▶ Prompt
Output every record exactly, and nothing more.
------------------------------
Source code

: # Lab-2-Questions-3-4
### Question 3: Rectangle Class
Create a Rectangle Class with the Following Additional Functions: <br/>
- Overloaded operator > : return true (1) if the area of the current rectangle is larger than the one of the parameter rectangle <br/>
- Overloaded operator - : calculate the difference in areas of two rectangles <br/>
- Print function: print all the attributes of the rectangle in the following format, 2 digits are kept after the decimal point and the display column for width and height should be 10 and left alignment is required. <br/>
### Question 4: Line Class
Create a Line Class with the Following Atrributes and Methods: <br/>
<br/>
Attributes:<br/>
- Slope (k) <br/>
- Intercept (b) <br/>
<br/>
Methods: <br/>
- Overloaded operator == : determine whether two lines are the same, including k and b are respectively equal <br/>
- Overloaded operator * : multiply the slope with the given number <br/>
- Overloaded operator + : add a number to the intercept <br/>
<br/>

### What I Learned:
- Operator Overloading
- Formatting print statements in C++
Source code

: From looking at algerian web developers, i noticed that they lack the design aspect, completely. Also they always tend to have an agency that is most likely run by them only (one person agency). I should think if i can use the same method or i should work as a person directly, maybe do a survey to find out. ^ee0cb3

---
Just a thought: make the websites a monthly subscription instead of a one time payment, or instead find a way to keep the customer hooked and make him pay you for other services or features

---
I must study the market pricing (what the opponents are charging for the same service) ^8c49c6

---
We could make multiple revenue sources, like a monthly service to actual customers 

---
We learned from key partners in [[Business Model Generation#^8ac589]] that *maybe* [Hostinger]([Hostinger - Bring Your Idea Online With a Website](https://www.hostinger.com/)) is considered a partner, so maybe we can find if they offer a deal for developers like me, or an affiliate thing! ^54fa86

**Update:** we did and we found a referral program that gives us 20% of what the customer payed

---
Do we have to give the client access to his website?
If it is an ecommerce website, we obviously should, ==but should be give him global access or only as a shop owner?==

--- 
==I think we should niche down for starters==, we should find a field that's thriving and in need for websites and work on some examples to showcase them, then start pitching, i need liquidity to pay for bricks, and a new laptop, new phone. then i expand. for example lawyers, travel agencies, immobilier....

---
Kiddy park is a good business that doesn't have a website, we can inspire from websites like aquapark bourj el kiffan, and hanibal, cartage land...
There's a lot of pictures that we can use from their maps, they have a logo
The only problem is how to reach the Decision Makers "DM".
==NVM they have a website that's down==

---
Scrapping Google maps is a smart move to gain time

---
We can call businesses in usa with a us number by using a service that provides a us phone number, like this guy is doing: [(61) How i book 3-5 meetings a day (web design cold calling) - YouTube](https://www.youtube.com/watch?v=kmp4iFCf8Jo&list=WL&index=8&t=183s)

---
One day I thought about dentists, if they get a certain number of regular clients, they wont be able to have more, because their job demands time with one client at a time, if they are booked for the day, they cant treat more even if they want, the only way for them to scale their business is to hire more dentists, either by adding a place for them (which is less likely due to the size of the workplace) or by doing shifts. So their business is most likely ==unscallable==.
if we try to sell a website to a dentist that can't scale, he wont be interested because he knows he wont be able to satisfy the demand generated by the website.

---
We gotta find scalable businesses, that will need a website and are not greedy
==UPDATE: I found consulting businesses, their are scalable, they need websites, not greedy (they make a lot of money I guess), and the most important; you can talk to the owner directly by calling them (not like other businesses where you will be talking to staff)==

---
------------------------------
▶ Exercise answer
Source code

: # Lab-2-Questions-3-4
### Question 3: Rectangle Class
Create a Rectangle Class with the Following Additional Functions: <br/>
- Overloaded operator > : return true (1) if the area of the current rectangle is larger than the one of the parameter rectangle <br/>
- Overloaded operator - : calculate the difference in areas of two rectangles <br/>
- Print function: print all the attributes of the rectangle in the following format, 2 digits are kept after the decimal point and the display column for width and height should be 10 and left alignment is required. <br/>
### Question 4: Line Class
Create a Line Class with the Following Atrributes and Methods: <br/>
<br/>
Attributes:<br/>
- Slope (k) <br/>
- Intercept (b) <br/>
<br/>
Methods: <br/>
- Overloaded operator == : determine whether two lines are the same, including k and b are respectively equal <br/>
- Overloaded operator * : multiply the slope with the given number <br/>
- Overloaded operator + : add a number to the intercept <br/>
<br/>

### What I Learned:
- Operator Overloading
- Formatting print statements in C++
Source code

: From looking at algerian web developers, i noticed that they lack the design aspect, completely. Also they always tend to have an agency that is most likely run by them only (one person agency). I should think if i can use the same method or i should work as a person directly, maybe do a survey to find out. ^ee0cb3

---
Just a thought: make the websites a monthly subscription instead of a one time payment, or instead find a way to keep the customer hooked and make him pay you for other services or features

---
I must study the market pricing (what the opponents are charging for the same service) ^8c49c6

---
We could make multiple revenue sources, like a monthly service to actual customers 

---
We learned from key partners in [[Business Model Generation#^8ac589]] that *maybe* [Hostinger]([Hostinger - Bring Your Idea Online With a Website](https://www.hostinger.com/)) is considered a partner, so maybe we can find if they offer a deal for developers like me, or an affiliate thing! ^54fa86

**Update:** we did and we found a referral program that gives us 20% of what the customer payed

---
Do we have to give the client access to his website?
If it is an ecommerce website, we obviously should, ==but should be give him global access or only as a shop owner?==

--- 
==I think we should niche down for starters==, we should find a field that's thriving and in need for websites and work on some examples to showcase them, then start pitching, i need liquidity to pay for bricks, and a new laptop, new phone. then i expand. for example lawyers, travel agencies, immobilier....

---
Kiddy park is a good business that doesn't have a website, we can inspire from websites like aquapark bourj el kiffan, and hanibal, cartage land...
There's a lot of pictures that we can use from their maps, they have a logo
The only problem is how to reach the Decision Makers "DM".
==NVM they have a website that's down==

---
Scrapping Google maps is a smart move to gain time

---
We can call businesses in usa with a us number by using a service that provides a us phone number, like this guy is doing: [(61) How i book 3-5 meetings a day (web design cold calling) - YouTube](https://www.youtube.com/watch?v=kmp4iFCf8Jo&list=WL&index=8&t=183s)

---
One day I thought about dentists, if they get a certain number of regular clients, they wont be able to have more, because their job demands time with one client at a time, if they are booked for the day, they cant treat more even if they want, the only way for them to scale their business is to hire more dentists, either by adding a place for them (which is less likely due to the size of the workplace) or by doing shifts. So their business is most likely ==unscallable==.
if we try to sell a website to a dentist that can't scale, he wont be interested because he knows he wont be able to satisfy the demand generated by the website.

---
We gotta find scalable businesses, that will need a website and are not greedy
==UPDATE: I found consulting businesses, their are scalable, they need websites, not greedy (they make a lot of money I guess), and the most important; you can talk to the owner directly by calling them (not like other businesses where you will be talking to staff)==

---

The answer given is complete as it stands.